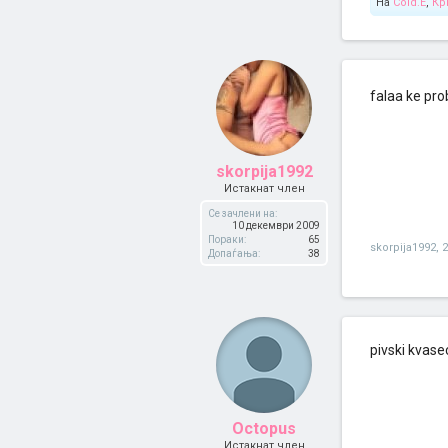
На
Cold.E
,
Кр
falaa ke p
skorpija1992
Истакнат член
Се зачлени на:
10 декември 2009
Пораки:
65
skorpija1992
,
Допаѓања:
38
pivski kvasec
Octopus
Истакнат член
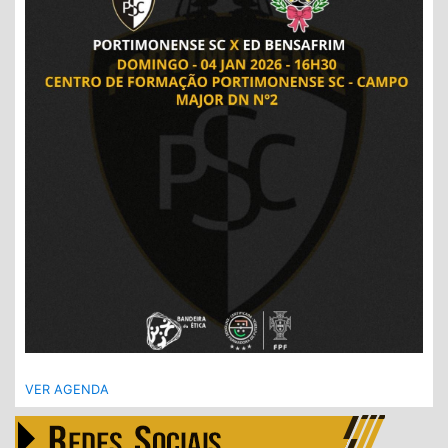
VER AGENDA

# What you should do:
Reproduce, line for line and unchanged, all the text read from the records, leaving the pictures out of your answer.

# Response to the exercise:
На
Cold.E
,
Кр
falaa ke p
skorpija1992
Истакнат член
Се зачлени на:
10 декември 2009
Пораки:
65
skorpija1992
,
Допаѓања:
38
pivski kvasec
Octopus
Истакнат член
VER AGENDA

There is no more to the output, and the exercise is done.